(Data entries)
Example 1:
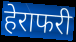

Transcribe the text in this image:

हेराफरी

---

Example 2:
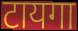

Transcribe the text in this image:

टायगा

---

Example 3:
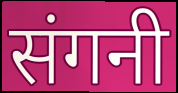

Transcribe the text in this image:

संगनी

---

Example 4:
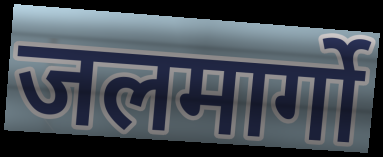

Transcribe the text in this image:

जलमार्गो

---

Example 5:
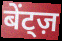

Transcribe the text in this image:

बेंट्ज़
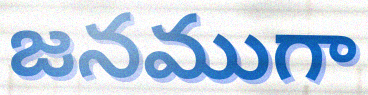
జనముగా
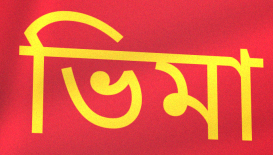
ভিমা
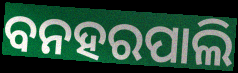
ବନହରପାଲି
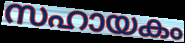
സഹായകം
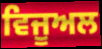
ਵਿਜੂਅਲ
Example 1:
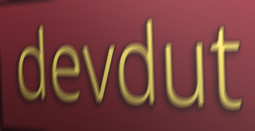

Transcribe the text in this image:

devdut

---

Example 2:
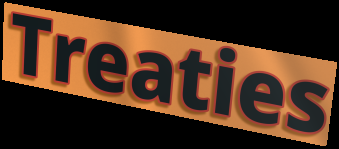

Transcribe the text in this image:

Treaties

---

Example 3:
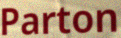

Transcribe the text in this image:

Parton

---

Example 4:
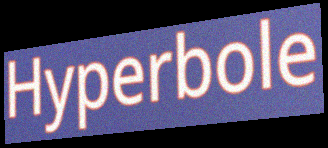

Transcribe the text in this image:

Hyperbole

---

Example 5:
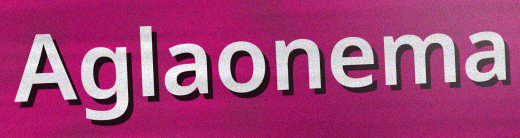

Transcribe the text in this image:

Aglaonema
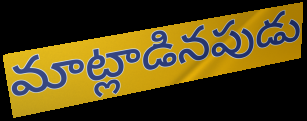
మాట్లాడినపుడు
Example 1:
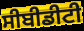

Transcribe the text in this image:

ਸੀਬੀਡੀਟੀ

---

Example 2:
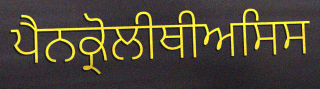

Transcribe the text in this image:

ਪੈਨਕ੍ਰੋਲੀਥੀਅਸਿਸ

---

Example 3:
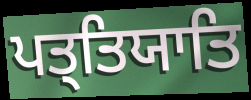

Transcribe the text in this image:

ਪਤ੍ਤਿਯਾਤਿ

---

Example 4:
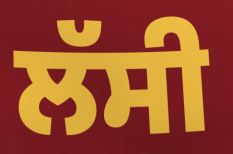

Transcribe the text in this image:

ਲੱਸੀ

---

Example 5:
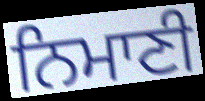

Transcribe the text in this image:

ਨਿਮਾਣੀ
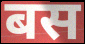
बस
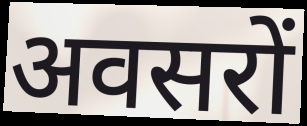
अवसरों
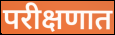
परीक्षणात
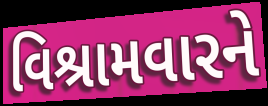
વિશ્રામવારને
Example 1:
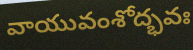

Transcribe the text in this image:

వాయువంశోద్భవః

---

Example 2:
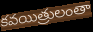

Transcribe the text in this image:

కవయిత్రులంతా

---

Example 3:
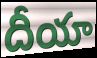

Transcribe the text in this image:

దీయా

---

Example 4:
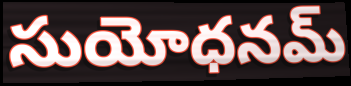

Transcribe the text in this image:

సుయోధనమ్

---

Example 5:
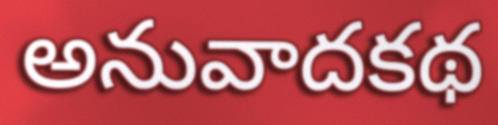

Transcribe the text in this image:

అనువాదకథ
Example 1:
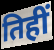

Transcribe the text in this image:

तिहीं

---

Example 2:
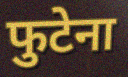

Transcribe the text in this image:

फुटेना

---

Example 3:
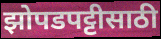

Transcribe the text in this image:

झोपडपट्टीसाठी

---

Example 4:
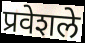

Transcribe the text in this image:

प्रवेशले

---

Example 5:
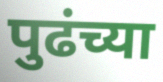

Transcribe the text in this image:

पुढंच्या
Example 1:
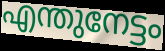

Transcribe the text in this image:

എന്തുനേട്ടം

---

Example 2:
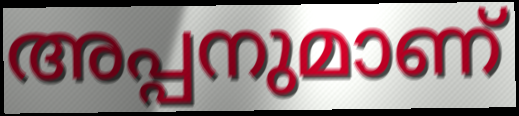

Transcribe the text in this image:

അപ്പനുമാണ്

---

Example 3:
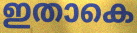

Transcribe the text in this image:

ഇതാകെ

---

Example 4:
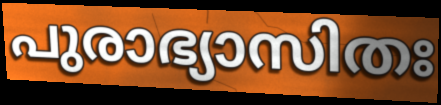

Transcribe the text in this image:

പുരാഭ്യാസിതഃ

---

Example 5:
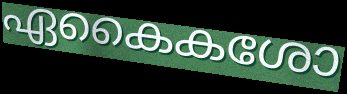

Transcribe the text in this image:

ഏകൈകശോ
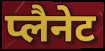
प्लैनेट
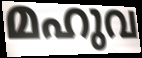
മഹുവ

- _Stated problem_
Could you recast every line of the entries above as a JSON list of strings, one string per line, with blank lines skipped and the pictures left out?

- _Exercise answer_
[
  "Example 1:",
  "Transcribe the text in this image:",
  "हेराफरी",
  "---",
  "Example 2:",
  "Transcribe the text in this image:",
  "टायगा",
  "---",
  "Example 3:",
  "Transcribe the text in this image:",
  "संगनी",
  "---",
  "Example 4:",
  "Transcribe the text in this image:",
  "जलमार्गो",
  "---",
  "Example 5:",
  "Transcribe the text in this image:",
  "बेंट्ज़",
  "జనముగా",
  "ভিমা",
  "ବନହରପାଲି",
  "സഹായകം",
  "ਵਿਜੂਅਲ",
  "Example 1:",
  "Transcribe the text in this image:",
  "devdut",
  "---",
  "Example 2:",
  "Transcribe the text in this image:",
  "Treaties",
  "---",
  "Example 3:",
  "Transcribe the text in this image:",
  "Parton",
  "---",
  "Example 4:",
  "Transcribe the text in this image:",
  "Hyperbole",
  "---",
  "Example 5:",
  "Transcribe the text in this image:",
  "Aglaonema",
  "మాట్లాడినపుడు",
  "Example 1:",
  "Transcribe the text in this image:",
  "ਸੀਬੀਡੀਟੀ",
  "---",
  "Example 2:",
  "Transcribe the text in this image:",
  "ਪੈਨਕ੍ਰੋਲੀਥੀਅਸਿਸ",
  "---",
  "Example 3:",
  "Transcribe the text in this image:",
  "ਪਤ੍ਤਿਯਾਤਿ",
  "---",
  "Example 4:",
  "Transcribe the text in this image:",
  "ਲੱਸੀ",
  "---",
  "Example 5:",
  "Transcribe the text in this image:",
  "ਨਿਮਾਣੀ",
  "बस",
  "अवसरों",
  "परीक्षणात",
  "વિશ્રામવારને",
  "Example 1:",
  "Transcribe the text in this image:",
  "వాయువంశోద్భవః",
  "---",
  "Example 2:",
  "Transcribe the text in this image:",
  "కవయిత్రులంతా",
  "---",
  "Example 3:",
  "Transcribe the text in this image:",
  "దీయా",
  "---",
  "Example 4:",
  "Transcribe the text in this image:",
  "సుయోధనమ్",
  "---",
  "Example 5:",
  "Transcribe the text in this image:",
  "అనువాదకథ",
  "Example 1:",
  "Transcribe the text in this image:",
  "तिहीं",
  "---",
  "Example 2:",
  "Transcribe the text in this image:",
  "फुटेना",
  "---",
  "Example 3:",
  "Transcribe the text in this image:",
  "झोपडपट्टीसाठी",
  "---",
  "Example 4:",
  "Transcribe the text in this image:",
  "प्रवेशले",
  "---",
  "Example 5:",
  "Transcribe the text in this image:",
  "पुढंच्या",
  "Example 1:",
  "Transcribe the text in this image:",
  "എന്തുനേട്ടം",
  "---",
  "Example 2:",
  "Transcribe the text in this image:",
  "അപ്പനുമാണ്",
  "---",
  "Example 3:",
  "Transcribe the text in this image:",
  "ഇതാകെ",
  "---",
  "Example 4:",
  "Transcribe the text in this image:",
  "പുരാഭ്യാസിതഃ",
  "---",
  "Example 5:",
  "Transcribe the text in this image:",
  "ഏകൈകശോ",
  "प्लैनेट",
  "മഹുവ"
]